Foods bad for the brain

You also want to make sure you limit foods that harm cognitive health. One way to do this is to reduce the consumption of highly processed foods. These are foods that contain ingredients such as high fructose corn syrup, emulsifiers, colors, flavors and preservatives, or are high in added sugars or sodium. Examples of this include soda, packaged bread and baked goods, sugary cereals, and processed meats.

Getting just 20 percent of calories from highly processed foods was linked to a 28 percent faster rate of cognitive decline than eating less. This is according to an eight-year study of more than 10,000 men and women aged 35 to 74, published in 2023 in JAMA Neurology.

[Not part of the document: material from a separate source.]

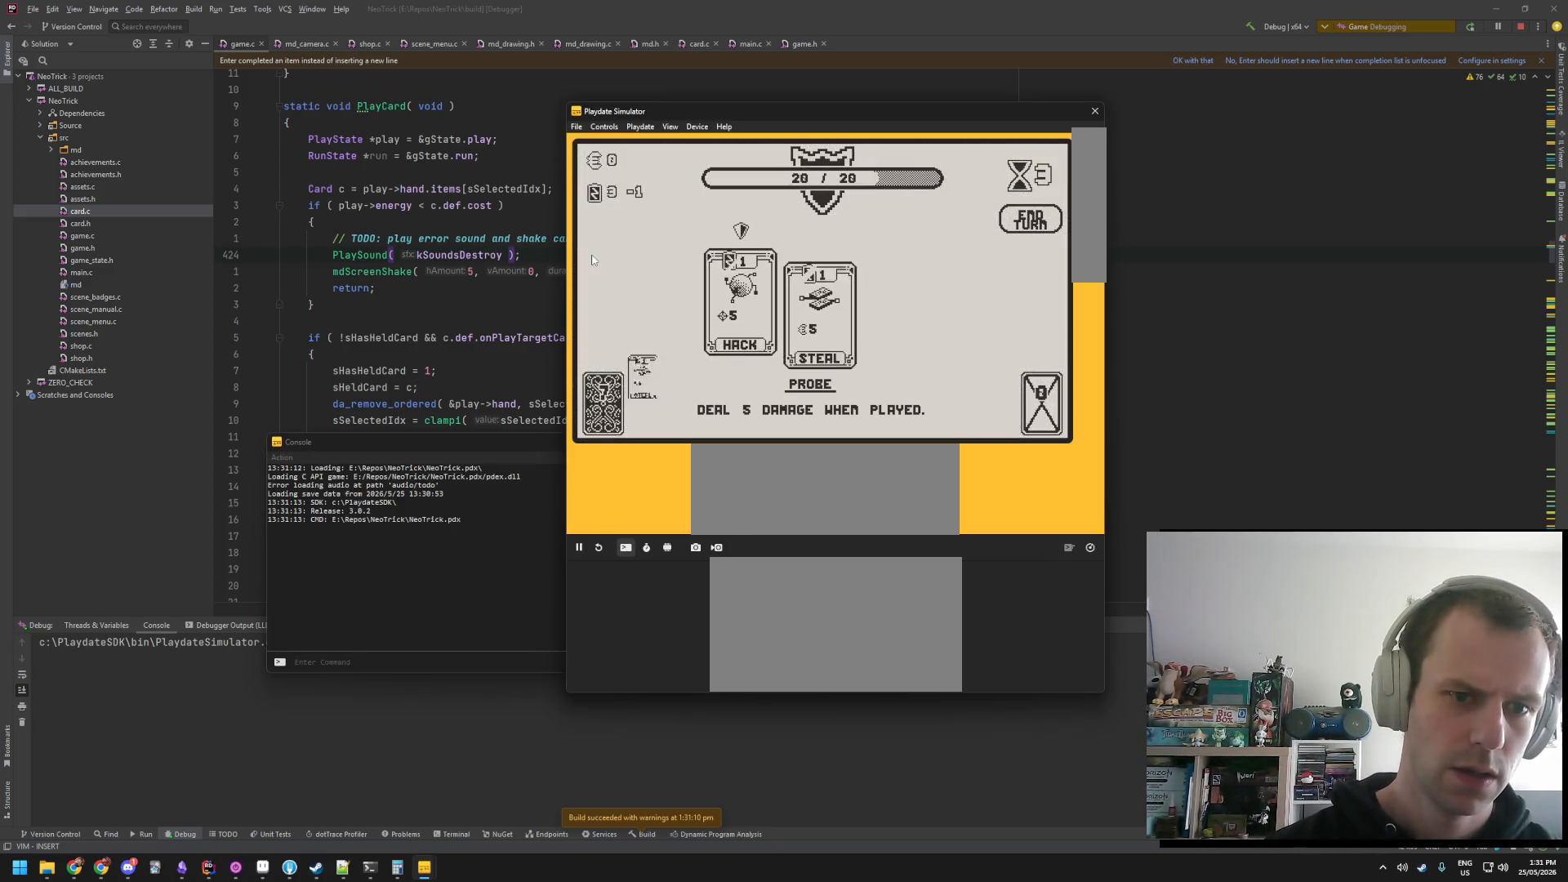
{"buttons": [], "events": [[66, "A", "down"], [166, "A", "up"], [350, "A", "down"], [450, "A", "up"]]}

Another study, published in the journal Neurology, found that people 55 and older who ate a highly processed diet were about 25% more likely to develop dementia than those who ate few of these foods.

But there was also good news: Those who reduced their intake of highly processed foods by 10% over the 10-year study were 19% less likely to suffer from dementia.

Regular physical activity can improve brain health in many ways, including reducing risk factors for dementia, such as diabetes and heart disease. A 2023 analysis of 21 studies, published in the International Journal of Environmental Research and Public Health, concluded that exercise (aerobic and strength training) improved cognitive function in older adults, regardless of their current cognitive status. Researchers believe physical activity helps by encouraging the growth of new neurons and blood vessels in the brain, fighting inflammation, and improving plasticity, the brain’s ability to change and adapt.

The World Health Organization recommends doing 150 to 300 minutes of aerobic exercise, such as walking, cycling or swimming, per week and at least two strength training sessions.

“Activities that involve learning a specific sequence of movements may be particularly beneficial in slowing the progression to dementia in someone with mild cognitive impairment,” says Gleason. A small study of older adults with the disease, published in 2020 in the Journal of Alzheimer’s Disease, found that those who performed choreographed aerobic dances (one hour twice a week for 12 weeks) improved verbal recognition memory more. than those who practiced physiotherapy exercises. Activities such as dancing and tai chi also challenge balance, a skill that declines with aging and the onset of dementia.